▶ _Textauszug_
____________________

Dies waren im Grunde die Filme, die mich beeindruckt hatten. Und ich wollte mehr wissen. Filme aus jener Zeit (1970 – ca. 2000) haben mich am meisten beeinflusst. Es war eine wunderbare Ära der praktischen Effekte und der visuellen Magie, die noch nicht zu überfrachtet war. Es wurde wohlweislich gewählt, was und wie man etwas zeigte. Viele namhafte Filmkünstler haben in dieser Zeit Filmgeschichte geschrieben. Auch wenn man sie vielleicht weniger kennt als die ganzen großen Namen. Einer dieser Filmkünstler ist der ehemalige Modellbauer Stephen R. Santangelo. Auch er war in dieser »goldenen Ära« tätig und hat dort u.a. an solch Filmen mitgewirkt wie PLANET DES SCHRECKENS (1981), DER WEIßE HAI 3-D (1983) oder DER BLOB (1988). Wie er diese Zeit rückblickend betrachtet, stellte er in dem folgenden Beitrag dar.

____________________

▶ _Arbeitsmaterial_
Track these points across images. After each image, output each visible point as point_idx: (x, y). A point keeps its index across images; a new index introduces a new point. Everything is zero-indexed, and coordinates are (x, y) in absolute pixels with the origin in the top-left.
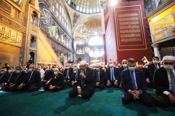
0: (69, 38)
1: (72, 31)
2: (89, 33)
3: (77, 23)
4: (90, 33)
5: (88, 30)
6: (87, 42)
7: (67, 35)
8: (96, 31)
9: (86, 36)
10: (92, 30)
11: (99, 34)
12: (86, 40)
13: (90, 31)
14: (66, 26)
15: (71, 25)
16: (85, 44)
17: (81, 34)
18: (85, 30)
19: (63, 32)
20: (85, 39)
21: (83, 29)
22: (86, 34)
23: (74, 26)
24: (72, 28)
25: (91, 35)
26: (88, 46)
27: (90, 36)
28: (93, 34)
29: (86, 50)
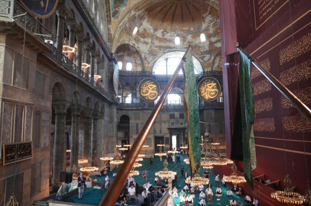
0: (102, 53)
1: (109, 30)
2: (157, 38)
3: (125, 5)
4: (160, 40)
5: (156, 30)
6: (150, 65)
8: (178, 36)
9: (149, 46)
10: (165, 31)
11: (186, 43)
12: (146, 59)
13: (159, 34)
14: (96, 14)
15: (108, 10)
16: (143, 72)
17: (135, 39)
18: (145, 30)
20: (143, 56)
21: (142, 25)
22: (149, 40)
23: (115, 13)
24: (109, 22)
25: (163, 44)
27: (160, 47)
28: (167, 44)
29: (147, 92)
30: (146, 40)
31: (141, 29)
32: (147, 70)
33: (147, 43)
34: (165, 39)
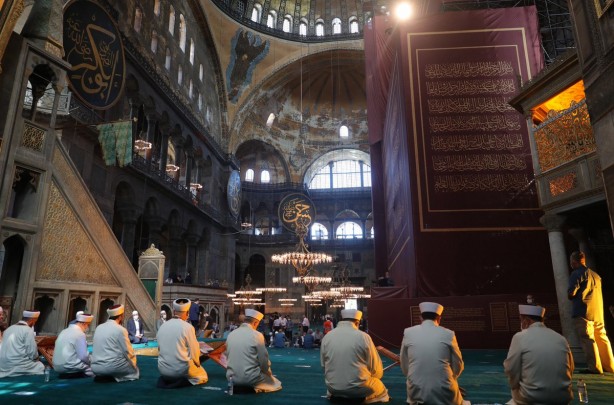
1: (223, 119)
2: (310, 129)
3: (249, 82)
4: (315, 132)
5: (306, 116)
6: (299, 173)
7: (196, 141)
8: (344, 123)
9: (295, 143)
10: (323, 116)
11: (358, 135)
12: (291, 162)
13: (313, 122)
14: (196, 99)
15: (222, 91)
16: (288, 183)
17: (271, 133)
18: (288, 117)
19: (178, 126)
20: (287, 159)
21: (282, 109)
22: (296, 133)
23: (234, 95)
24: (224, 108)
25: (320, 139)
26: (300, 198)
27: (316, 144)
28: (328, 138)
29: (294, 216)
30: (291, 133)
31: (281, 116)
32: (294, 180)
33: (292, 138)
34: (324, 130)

____________________

▶ _Aufgaben_
A) Welche frühere Tätigkeit hatte Stephen R. Santangelo laut dem Textauszug?
B) Gib die Auflistung von ihrer ersten Zeile bis einschließlich der Zeile mit „27: (90, 36)“ als Markdown-Tabelle mit den Spalten „Nummer“ und „Listenzeile“ aus. Leerzeilen und die Bilder lässt du weg.

▶ _Lösungen der Reihe_
A) Er war Modellbauer.

B)
| Nummer | Listenzeile |
|---|---|
| 1 | Track these points across images. After each image, output each visible point as point_idx: (x, y). A point keeps its index across images; a new index introduces a new point. Everything is zero-indexed, and coordinates are (x, y) in absolute pixels with the origin in the top-left. |
| 2 | 0: (69, 38) |
| 3 | 1: (72, 31) |
| 4 | 2: (89, 33) |
| 5 | 3: (77, 23) |
| 6 | 4: (90, 33) |
| 7 | 5: (88, 30) |
| 8 | 6: (87, 42) |
| 9 | 7: (67, 35) |
| 10 | 8: (96, 31) |
| 11 | 9: (86, 36) |
| 12 | 10: (92, 30) |
| 13 | 11: (99, 34) |
| 14 | 12: (86, 40) |
| 15 | 13: (90, 31) |
| 16 | 14: (66, 26) |
| 17 | 15: (71, 25) |
| 18 | 16: (85, 44) |
| 19 | 17: (81, 34) |
| 20 | 18: (85, 30) |
| 21 | 19: (63, 32) |
| 22 | 20: (85, 39) |
| 23 | 21: (83, 29) |
| 24 | 22: (86, 34) |
| 25 | 23: (74, 26) |
| 26 | 24: (72, 28) |
| 27 | 25: (91, 35) |
| 28 | 26: (88, 46) |
| 29 | 27: (90, 36) |